§ **PROBLEM TO SOLVE**
Return the data below in full and exactly, except that the pictures are dropped.
-------- RECORDS SUPPLIED --------
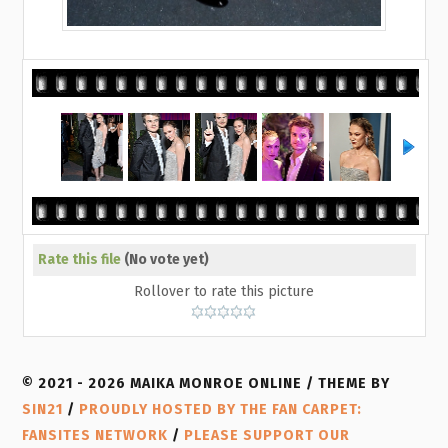
Rate this file
(No vote yet)
Rollover to rate this picture
© 2021 - 2026 MAIKA MONROE ONLINE / THEME BY
SIN21
/
PROUDLY HOSTED BY THE FAN CARPET:
FANSITES NETWORK
/
PLEASE SUPPORT OUR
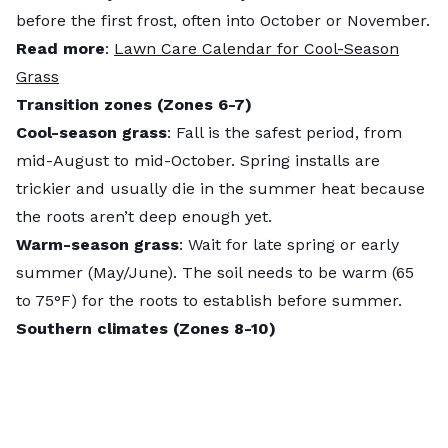
before the first frost, often into October or November.
Read more
:
Lawn Care Calendar for Cool-Season
Grass
Transition zones (Zones 6-7)
Cool-season grass
: Fall is the safest period, from ​​
mid-August to mid-October. Spring installs are
trickier and usually die in the summer heat because
the roots aren’t deep enough yet.
Warm-season grass
: Wait for late spring or early
summer (May/June). The soil needs to be warm (65
to 75°F) for the roots to establish before summer.
Southern climates (Zones 8-10)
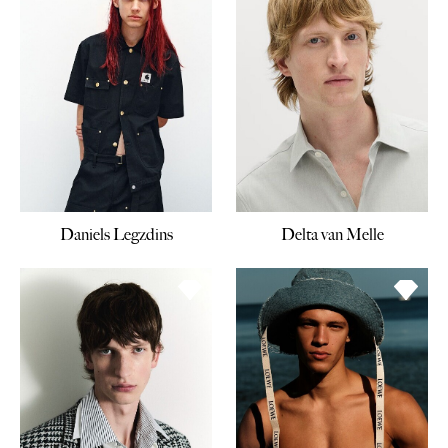
Daniels Legzdins
Delta van Melle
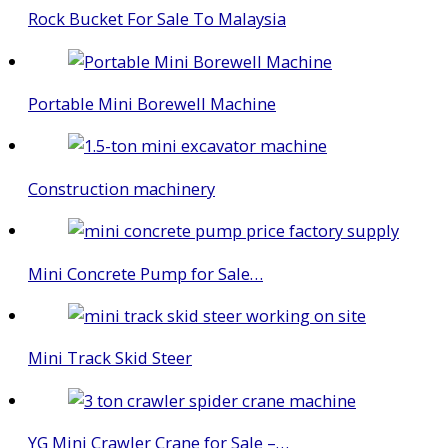
Rock Bucket For Sale To Malaysia
Portable Mini Borewell Machine
Construction machinery
Mini Concrete Pump for Sale…
Mini Track Skid Steer
YG Mini Crawler Crane for Sale –…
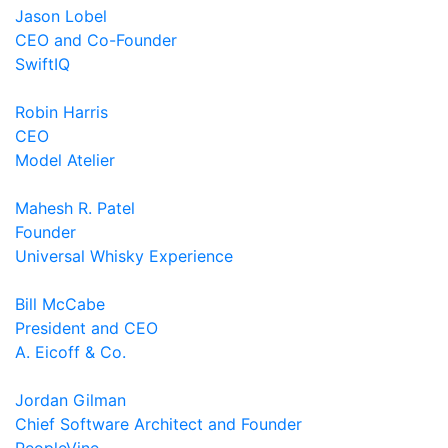
Jason Lobel
CEO and Co-Founder
SwiftIQ
Robin Harris
CEO
Model Atelier
Mahesh R. Patel
Founder
Universal Whisky Experience
Bill McCabe
President and CEO
A. Eicoff & Co.
Jordan Gilman
Chief Software Architect and Founder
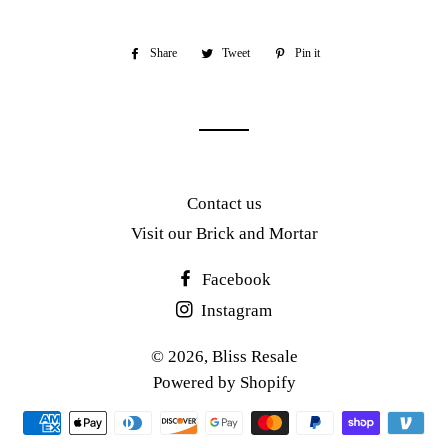
Share
Share
Tweet
Tweet
Pin it
Pin
on
on
on
Facebook
Twitter
Pinterest
Contact us
Visit our Brick and Mortar
Facebook
Instagram
© 2026,
Bliss Resale
Powered by Shopify
Payment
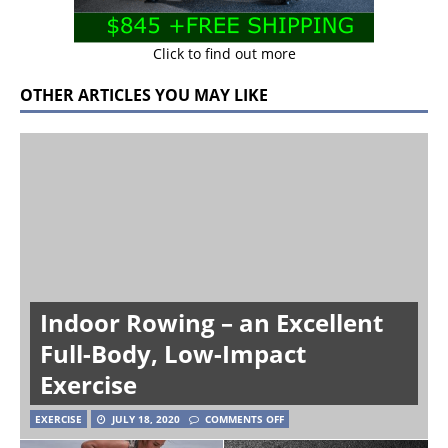
Click to find out more
OTHER ARTICLES YOU MAY LIKE
Indoor Rowing – an Excellent
Full-Body, Low-Impact
Exercise
EXERCISE
JULY 18, 2020
COMMENTS OFF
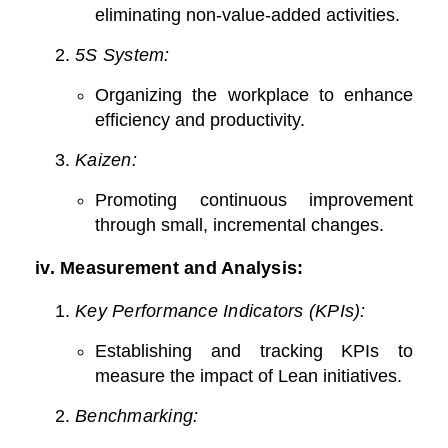
eliminating non-value-added activities.
5S System:
Organizing the workplace to enhance
efficiency and productivity.
Kaizen:
Promoting continuous improvement
through small, incremental changes.
iv.
Measurement and Analysis:
Key Performance Indicators (KPIs):
Establishing and tracking KPIs to
measure the impact of Lean initiatives.
Benchmarking:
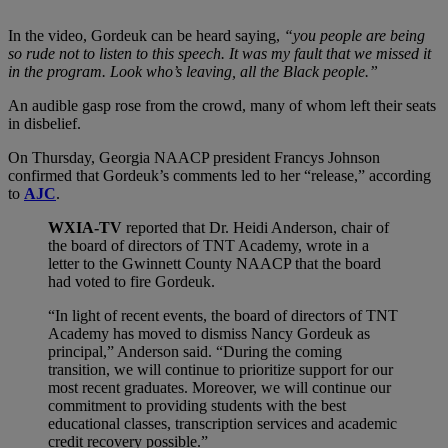
In the video, Gordeuk can be heard saying,
“you people are being
so rude not to listen to this speech. It was my fault that we missed it
in the program. Look who’s leaving, all the Black people.”
An audible gasp rose from the crowd, many of whom left their seats
in disbelief.
On Thursday, Georgia NAACP president Francys Johnson
confirmed that Gordeuk’s comments led to her “release,” according
to
AJC
.
WXIA-TV
reported that Dr. Heidi Anderson, chair of
the board of directors of TNT Academy, wrote in a
letter to the Gwinnett County NAACP that the board
had voted to fire Gordeuk.
“In light of recent events, the board of directors of TNT
Academy has moved to dismiss Nancy Gordeuk as
principal,” Anderson said. “During the coming
transition, we will continue to prioritize support for our
most recent graduates. Moreover, we will continue our
commitment to providing students with the best
educational classes, transcription services and academic
credit recovery possible.”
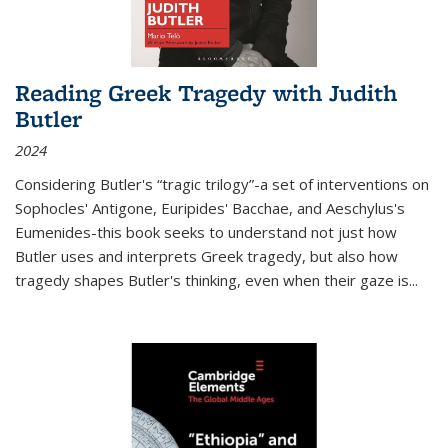
Reading Greek Tragedy with Judith
Butler
2024
Considering Butler's “tragic trilogy”-a set of interventions on
Sophocles' Antigone, Euripides' Bacchae, and Aeschylus's
Eumenides-this book seeks to understand not just how
Butler uses and interprets Greek tragedy, but also how
tragedy shapes Butler's thinking, even when their gaze is
...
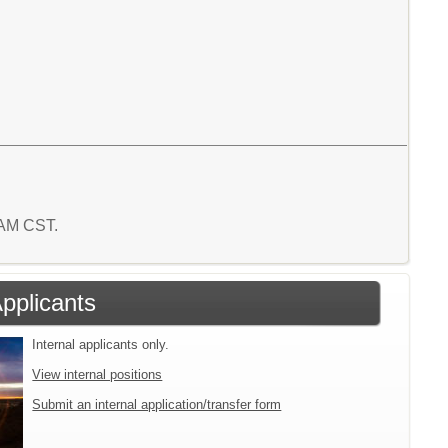
9 AM CST.
Applicants
Internal applicants only.
View internal positions
Submit an internal application/transfer form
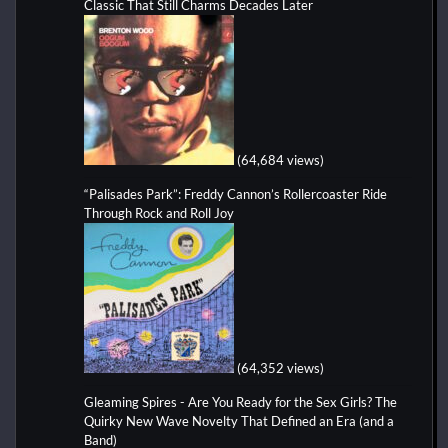
Classic That Still Charms Decades Later
(64,684 views)
“Palisades Park”: Freddy Cannon’s Rollercoaster Ride
Through Rock and Roll Joy
(64,352 views)
Gleaming Spires - Are You Ready for the Sex Girls? The
Quirky New Wave Novelty That Defined an Era (and a
Band)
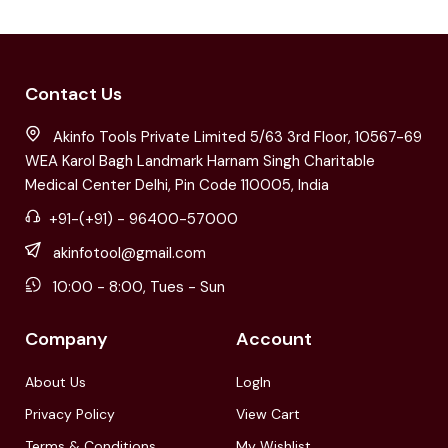
Contact Us
Akinfo Tools Private Limited 5/63 3rd Floor, 10567-69
WEA Karol Bagh Landmark Harnam Singh Charitable
Medical Center Delhi, Pin Code 110005, India
+91-(+91) - 96400-57000
akinfotool@gmail.com
10:00 - 8:00, Tues - Sun
Company
Account
About Us
LogIn
Privacy Policy
View Cart
Terms & Conditions
My Wishlist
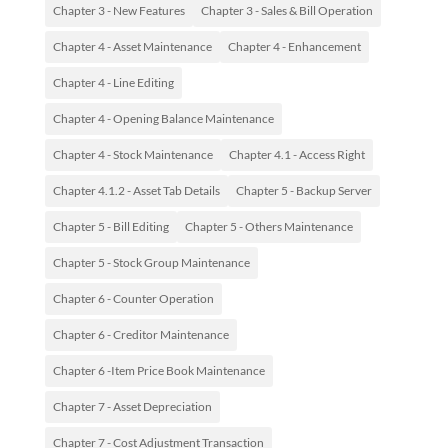
Chapter 3 - New Features
Chapter 3 - Sales & Bill Operation
Chapter 4 - Asset Maintenance
Chapter 4 - Enhancement
Chapter 4 - Line Editing
Chapter 4 - Opening Balance Maintenance
Chapter 4 - Stock Maintenance
Chapter 4.1 - Access Right
Chapter 4.1.2 - Asset Tab Details
Chapter 5 - Backup Server
Chapter 5 - Bill Editing
Chapter 5 - Others Maintenance
Chapter 5 - Stock Group Maintenance
Chapter 6 - Counter Operation
Chapter 6 - Creditor Maintenance
Chapter 6 -Item Price Book Maintenance
Chapter 7 - Asset Depreciation
Chapter 7 - Cost Adjustment Transaction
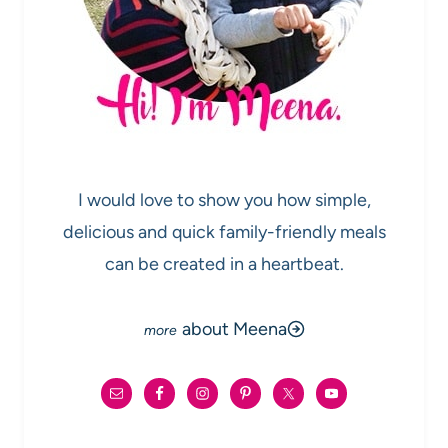
I would love to show you how simple,
delicious and quick family-friendly meals
can be created in a heartbeat.
about Meena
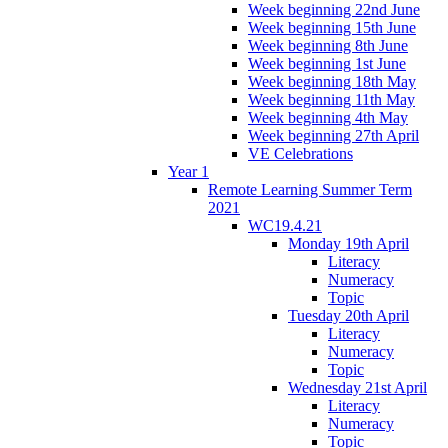
Week beginning 22nd June
Week beginning 15th June
Week beginning 8th June
Week beginning 1st June
Week beginning 18th May
Week beginning 11th May
Week beginning 4th May
Week beginning 27th April
VE Celebrations
Year 1
Remote Learning Summer Term
2021
WC19.4.21
Monday 19th April
Literacy
Numeracy
Topic
Tuesday 20th April
Literacy
Numeracy
Topic
Wednesday 21st April
Literacy
Numeracy
Topic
--------
§ **THE ANSWER**
Rate this file
(No vote yet)
Rollover to rate this picture
© 2021 - 2026 MAIKA MONROE ONLINE / THEME BY
SIN21
/
PROUDLY HOSTED BY THE FAN CARPET:
FANSITES NETWORK
/
PLEASE SUPPORT OUR
before the first frost, often into October or November.
Read more
:
Lawn Care Calendar for Cool-Season
Grass
Transition zones (Zones 6-7)
Cool-season grass
: Fall is the safest period, from ​​
mid-August to mid-October. Spring installs are
trickier and usually die in the summer heat because
the roots aren’t deep enough yet.
Warm-season grass
: Wait for late spring or early
summer (May/June). The soil needs to be warm (65
to 75°F) for the roots to establish before summer.
Southern climates (Zones 8-10)
Daniels Legzdins
Delta van Melle
Rock Bucket For Sale To Malaysia
Portable Mini Borewell Machine
Construction machinery
Mini Concrete Pump for Sale…
Mini Track Skid Steer
YG Mini Crawler Crane for Sale –…
Jason Lobel
CEO and Co-Founder
SwiftIQ
Robin Harris
CEO
Model Atelier
Mahesh R. Patel
Founder
Universal Whisky Experience
Bill McCabe
President and CEO
A. Eicoff & Co.
Jordan Gilman
Chief Software Architect and Founder
Share
Share
Tweet
Tweet
Pin it
Pin
on
on
on
Facebook
Twitter
Pinterest
Contact us
Visit our Brick and Mortar
Facebook
Instagram
© 2026,
Bliss Resale
Powered by Shopify
Payment
Click to find out more
OTHER ARTICLES YOU MAY LIKE
Indoor Rowing – an Excellent
Full-Body, Low-Impact
Exercise
EXERCISE
JULY 18, 2020
COMMENTS OFF
eliminating non-value-added activities.
5S System:
Organizing the workplace to enhance
efficiency and productivity.
Kaizen:
Promoting continuous improvement
through small, incremental changes.
iv.
Measurement and Analysis:
Key Performance Indicators (KPIs):
Establishing and tracking KPIs to
measure the impact of Lean initiatives.
Benchmarking:
In the video, Gordeuk can be heard saying,
“you people are being
so rude not to listen to this speech. It was my fault that we missed it
in the program. Look who’s leaving, all the Black people.”
An audible gasp rose from the crowd, many of whom left their seats
in disbelief.
On Thursday, Georgia NAACP president Francys Johnson
confirmed that Gordeuk’s comments led to her “release,” according
to
AJC
.
WXIA-TV
reported that Dr. Heidi Anderson, chair of
the board of directors of TNT Academy, wrote in a
letter to the Gwinnett County NAACP that the board
had voted to fire Gordeuk.
“In light of recent events, the board of directors of TNT
Academy has moved to dismiss Nancy Gordeuk as
principal,” Anderson said. “During the coming
transition, we will continue to prioritize support for our
most recent graduates. Moreover, we will continue our
commitment to providing students with the best
educational classes, transcription services and academic
credit recovery possible.”
Reading Greek Tragedy with Judith
Butler
2024
Considering Butler's “tragic trilogy”-a set of interventions on
Sophocles' Antigone, Euripides' Bacchae, and Aeschylus's
Eumenides-this book seeks to understand not just how
Butler uses and interprets Greek tragedy, but also how
tragedy shapes Butler's thinking, even when their gaze is
...
9 AM CST.
Applicants
Internal applicants only.
View internal positions
Submit an internal application/transfer form
Classic That Still Charms Decades Later
(64,684 views)
“Palisades Park”: Freddy Cannon’s Rollercoaster Ride
Through Rock and Roll Joy
(64,352 views)
Gleaming Spires - Are You Ready for the Sex Girls? The
Quirky New Wave Novelty That Defined an Era (and a
Band)
Contact Us
Akinfo Tools Private Limited 5/63 3rd Floor, 10567-69
WEA Karol Bagh Landmark Harnam Singh Charitable
Medical Center Delhi, Pin Code 110005, India
+91-(+91) - 96400-57000
akinfotool@gmail.com
10:00 - 8:00, Tues - Sun
Company
Account
About Us
LogIn
Privacy Policy
View Cart
Terms & Conditions
My Wishlist
Chapter 3 - New Features
Chapter 3 - Sales & Bill Operation
Chapter 4 - Asset Maintenance
Chapter 4 - Enhancement
Chapter 4 - Line Editing
Chapter 4 - Opening Balance Maintenance
Chapter 4 - Stock Maintenance
Chapter 4.1 - Access Right
Chapter 4.1.2 - Asset Tab Details
Chapter 5 - Backup Server
Chapter 5 - Bill Editing
Chapter 5 - Others Maintenance
Chapter 5 - Stock Group Maintenance
Chapter 6 - Counter Operation
Chapter 6 - Creditor Maintenance
Chapter 6 -Item Price Book Maintenance
Chapter 7 - Asset Depreciation
Chapter 7 - Cost Adjustment Transaction
I would love to show you how simple,
delicious and quick family-friendly meals
can be created in a heartbeat.
about Meena
Week beginning 22nd June
Week beginning 15th June
Week beginning 8th June
Week beginning 1st June
Week beginning 18th May
Week beginning 11th May
Week beginning 4th May
Week beginning 27th April
VE Celebrations
Year 1
Remote Learning Summer Term
2021
WC19.4.21
Monday 19th April
Literacy
Numeracy
Topic
Tuesday 20th April
Literacy
Numeracy
Topic
Wednesday 21st April
Literacy
Numeracy
Topic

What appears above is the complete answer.